- Born: January 23, 1971 (age 55)
- Genres: R&B; soul; jazz; new jack swing;
- Occupations: Singer; songwriter; actor;
- Instruments: Vocals; piano; keyboards;
- Years active: 1988–present
- Labels: Capitol Records (1989–1992) LaFace Records (1995–1997) Columbia (1998–2001) Focused Artist Entertainment (2017–present)

= Marc Nelson (singer) =

American musician (born 1971)

Marc Nelson (born January 23, 1971) is an American singer and songwriter.

He was an original member of Boyz II Men while still attending the Philadelphia High School for the Creative and Performing Arts. However, a management agreement forced Nelson to leave the group to pursue a solo career before the group released their debut album, Cooleyhighharmony.

His mother, Phyllis Nelson, was also a singer.

== Boyz II Men ==

After hearing New Edition's song "Boys to Men" on the radio, the group changed their name to Boyz II Men. In 1989, the group met Michael Bivins and began making arrangements to sign the group to a major label and begin recording. In the interim, the group encountered delays in recording their album. Prior to being discovered by Bivins, the members had all previously signed a management deal with a local company in Philadelphia. Marc Nelson, who was 18 years old at the time, faced difficulty breaking the contract with this company due to his age. The other members were all minors. Once everything was settled with Boyz II Men and Motown, Nelson still couldn't be released from his previous management, forcing him to make a choice to pursue a solo career instead of continuing with the group. His solo album, I Want You, was released only a few months after Cooleyhighharmony in September 1991.

Tasks for this exercise:
1 > In the Marc Nelson biography above, condense the paragraph that begins "After hearing New Edition's song" into a short bulleted list that keeps its main facts.
2 > Retype the portion of the Marc Nelson biography that starts with "- Genres: R&B;" and goes on through "debut album, Cooleyhighharmony.".

Recorded information:
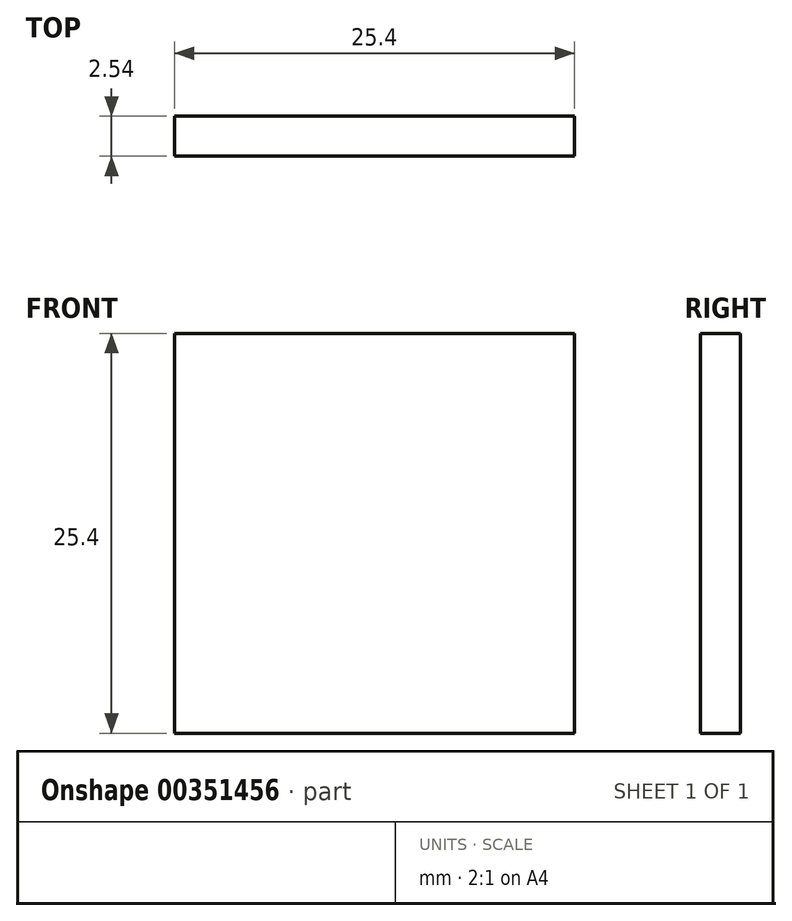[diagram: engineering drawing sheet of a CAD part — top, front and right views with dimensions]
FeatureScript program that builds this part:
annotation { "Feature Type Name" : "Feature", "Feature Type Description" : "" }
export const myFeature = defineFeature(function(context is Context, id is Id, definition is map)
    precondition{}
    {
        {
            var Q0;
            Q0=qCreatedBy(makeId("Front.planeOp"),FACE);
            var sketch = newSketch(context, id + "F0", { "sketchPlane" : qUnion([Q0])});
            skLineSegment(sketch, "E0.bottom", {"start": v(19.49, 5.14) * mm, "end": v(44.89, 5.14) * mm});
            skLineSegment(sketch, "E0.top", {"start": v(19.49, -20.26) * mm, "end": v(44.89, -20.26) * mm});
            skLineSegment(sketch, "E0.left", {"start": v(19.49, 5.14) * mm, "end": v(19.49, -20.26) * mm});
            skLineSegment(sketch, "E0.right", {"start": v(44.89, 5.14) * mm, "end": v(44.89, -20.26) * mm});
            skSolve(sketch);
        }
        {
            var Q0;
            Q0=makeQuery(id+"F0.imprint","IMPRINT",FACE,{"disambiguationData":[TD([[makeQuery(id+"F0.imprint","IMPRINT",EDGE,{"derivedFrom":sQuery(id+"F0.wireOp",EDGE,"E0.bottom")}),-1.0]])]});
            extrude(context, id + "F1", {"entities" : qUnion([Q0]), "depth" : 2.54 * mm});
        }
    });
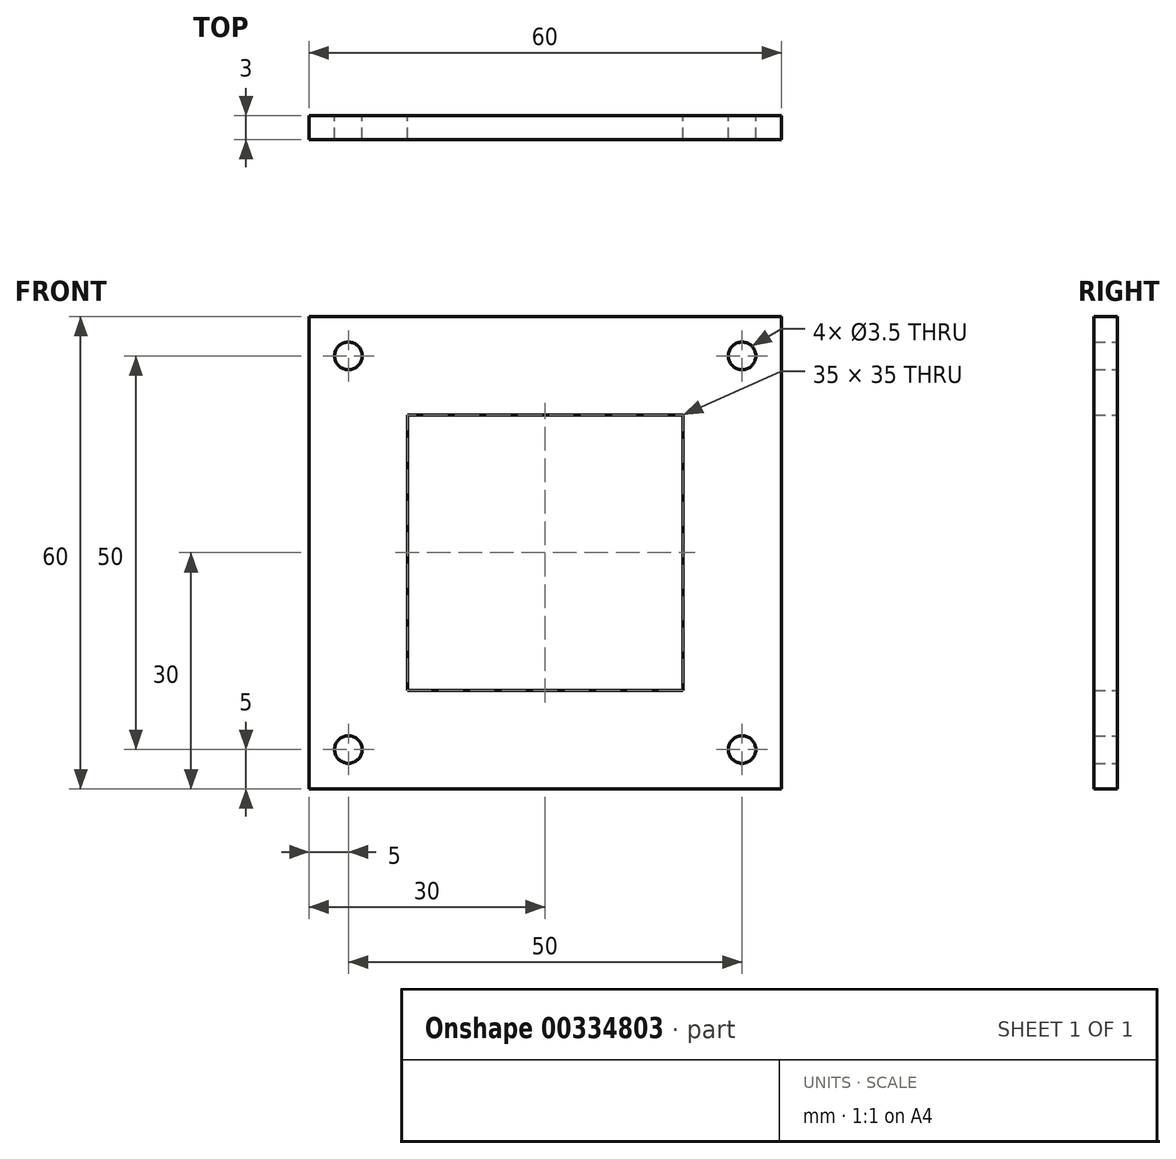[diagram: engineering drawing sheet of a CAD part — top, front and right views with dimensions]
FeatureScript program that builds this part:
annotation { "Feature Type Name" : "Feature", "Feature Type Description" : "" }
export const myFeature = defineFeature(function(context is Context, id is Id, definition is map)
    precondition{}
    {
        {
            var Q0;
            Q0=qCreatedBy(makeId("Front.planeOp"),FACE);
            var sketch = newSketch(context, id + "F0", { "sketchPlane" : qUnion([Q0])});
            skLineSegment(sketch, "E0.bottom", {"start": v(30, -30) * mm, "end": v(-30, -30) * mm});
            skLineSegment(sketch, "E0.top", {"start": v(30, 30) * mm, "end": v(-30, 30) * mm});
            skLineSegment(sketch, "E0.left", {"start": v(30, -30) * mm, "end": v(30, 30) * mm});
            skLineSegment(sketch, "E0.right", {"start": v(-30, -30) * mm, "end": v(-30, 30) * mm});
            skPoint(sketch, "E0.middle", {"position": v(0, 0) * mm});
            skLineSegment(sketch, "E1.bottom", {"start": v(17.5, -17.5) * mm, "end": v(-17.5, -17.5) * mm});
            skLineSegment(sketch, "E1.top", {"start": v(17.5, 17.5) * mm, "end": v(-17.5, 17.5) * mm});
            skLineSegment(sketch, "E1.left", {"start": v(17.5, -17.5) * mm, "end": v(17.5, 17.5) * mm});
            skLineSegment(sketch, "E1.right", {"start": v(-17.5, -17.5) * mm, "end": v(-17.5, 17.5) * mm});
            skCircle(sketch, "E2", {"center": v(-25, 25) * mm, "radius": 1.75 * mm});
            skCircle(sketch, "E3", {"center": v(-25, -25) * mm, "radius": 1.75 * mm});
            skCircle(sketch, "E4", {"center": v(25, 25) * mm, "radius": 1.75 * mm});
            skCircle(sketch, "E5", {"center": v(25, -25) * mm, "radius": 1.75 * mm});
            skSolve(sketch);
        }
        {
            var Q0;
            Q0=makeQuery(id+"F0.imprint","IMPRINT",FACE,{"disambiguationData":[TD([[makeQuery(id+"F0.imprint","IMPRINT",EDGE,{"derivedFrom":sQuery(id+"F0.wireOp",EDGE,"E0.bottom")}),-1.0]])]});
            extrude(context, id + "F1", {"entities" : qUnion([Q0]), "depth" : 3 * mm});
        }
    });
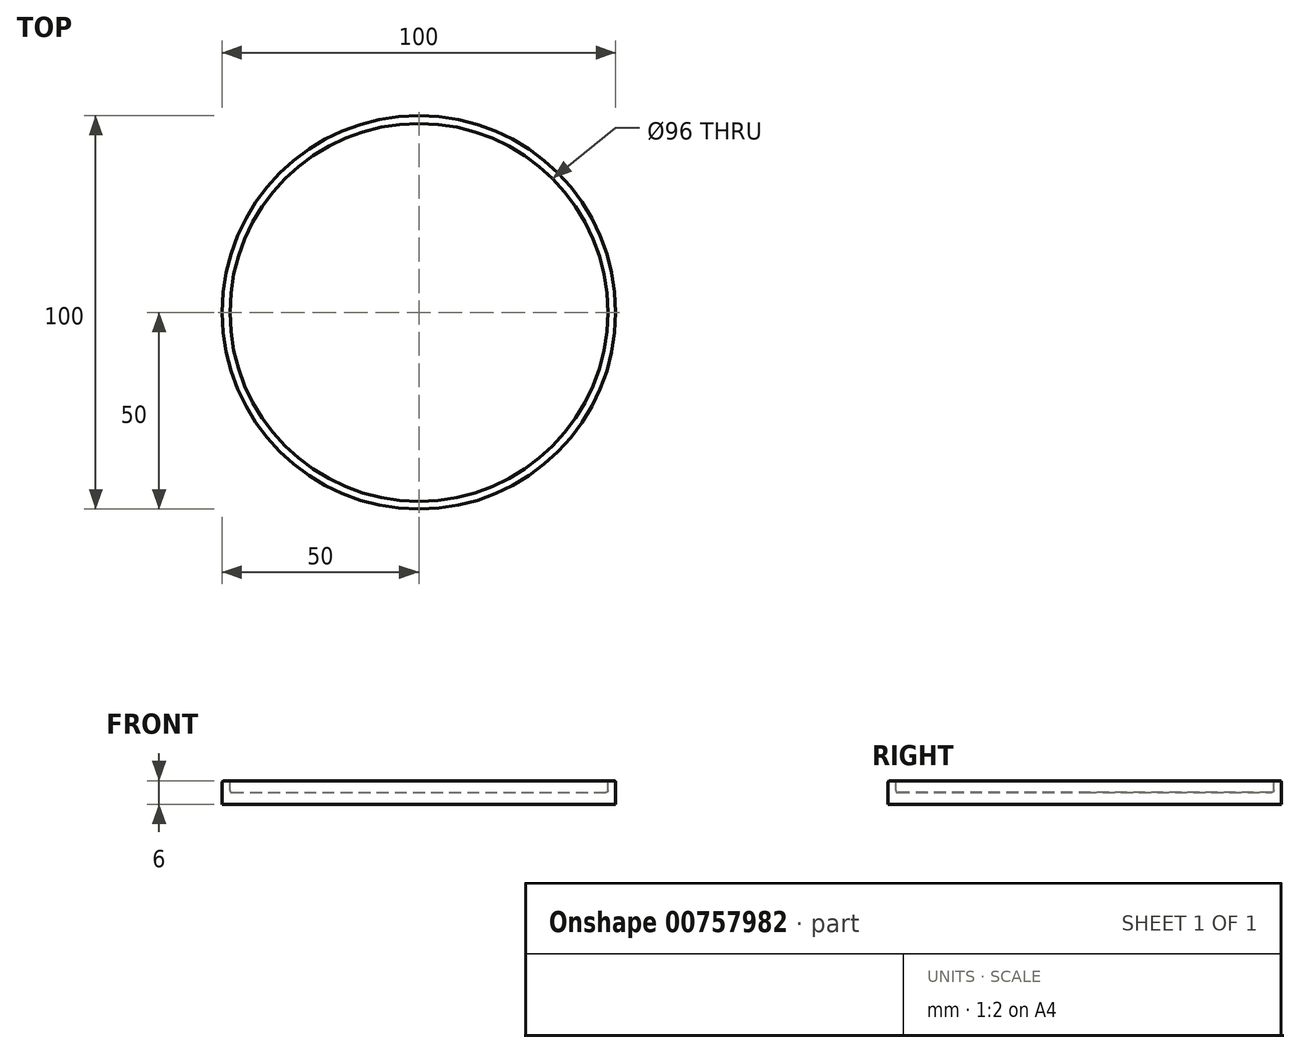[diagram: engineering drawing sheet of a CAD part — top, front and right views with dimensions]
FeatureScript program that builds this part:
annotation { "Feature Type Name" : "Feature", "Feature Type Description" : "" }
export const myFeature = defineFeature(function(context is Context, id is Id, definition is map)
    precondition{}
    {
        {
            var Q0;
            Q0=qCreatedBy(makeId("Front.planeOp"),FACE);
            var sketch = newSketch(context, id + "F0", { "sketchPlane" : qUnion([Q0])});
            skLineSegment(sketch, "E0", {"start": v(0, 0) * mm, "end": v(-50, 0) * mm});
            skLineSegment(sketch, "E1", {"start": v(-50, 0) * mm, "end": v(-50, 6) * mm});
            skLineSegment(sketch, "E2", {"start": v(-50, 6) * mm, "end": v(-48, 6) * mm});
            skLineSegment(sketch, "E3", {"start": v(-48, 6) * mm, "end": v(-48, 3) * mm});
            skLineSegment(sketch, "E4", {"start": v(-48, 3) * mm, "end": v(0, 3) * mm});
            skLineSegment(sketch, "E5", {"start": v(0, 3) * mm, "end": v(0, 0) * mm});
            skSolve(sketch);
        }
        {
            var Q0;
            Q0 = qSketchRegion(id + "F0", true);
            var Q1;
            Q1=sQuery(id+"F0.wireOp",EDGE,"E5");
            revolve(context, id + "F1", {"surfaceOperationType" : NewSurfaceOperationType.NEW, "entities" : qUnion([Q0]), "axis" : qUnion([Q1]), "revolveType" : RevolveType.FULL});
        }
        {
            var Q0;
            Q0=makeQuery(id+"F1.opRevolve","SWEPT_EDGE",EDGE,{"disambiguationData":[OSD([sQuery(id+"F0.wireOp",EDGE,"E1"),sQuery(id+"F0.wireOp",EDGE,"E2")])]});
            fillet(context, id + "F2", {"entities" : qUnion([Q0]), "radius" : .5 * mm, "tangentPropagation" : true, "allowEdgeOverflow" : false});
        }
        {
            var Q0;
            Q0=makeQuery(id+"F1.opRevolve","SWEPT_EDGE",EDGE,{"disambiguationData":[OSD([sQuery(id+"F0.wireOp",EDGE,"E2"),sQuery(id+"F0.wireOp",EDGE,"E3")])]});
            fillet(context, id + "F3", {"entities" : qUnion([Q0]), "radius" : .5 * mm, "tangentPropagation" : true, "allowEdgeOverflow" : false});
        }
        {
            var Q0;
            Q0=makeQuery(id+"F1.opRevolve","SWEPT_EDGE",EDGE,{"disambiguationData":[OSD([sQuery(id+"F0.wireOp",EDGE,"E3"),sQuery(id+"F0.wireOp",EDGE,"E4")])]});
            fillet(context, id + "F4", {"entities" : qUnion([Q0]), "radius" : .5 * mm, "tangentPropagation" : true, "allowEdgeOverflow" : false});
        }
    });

Task results:
1 >
- The group took the name Boyz II Men after hearing New Edition's song "Boys to Men" on the radio.
- In 1989 they met Michael Bivins, who began arranging a major-label deal, but recording was delayed.
- All members had earlier signed a management deal with a local Philadelphia company.
- Nelson, 18 at the time, had trouble breaking that contract because of his age. The other members were minors.
- After the group's deal with Motown was settled, Nelson still could not get out of his management contract, so he chose a solo career.
- His solo album, I Want You, came out in September 1991, a few months after Cooleyhighharmony.

2 >
- Genres: R&B; soul; jazz; new jack swing;
- Occupations: Singer; songwriter; actor;
- Instruments: Vocals; piano; keyboards;
- Years active: 1988–present
- Labels: Capitol Records (1989–1992) LaFace Records (1995–1997) Columbia (1998–2001) Focused Artist Entertainment (2017–present)

= Marc Nelson (singer) =

American musician (born 1971)

Marc Nelson (born January 23, 1971) is an American singer and songwriter.

He was an original member of Boyz II Men while still attending the Philadelphia High School for the Creative and Performing Arts. However, a management agreement forced Nelson to leave the group to pursue a solo career before the group released their debut album, Cooleyhighharmony.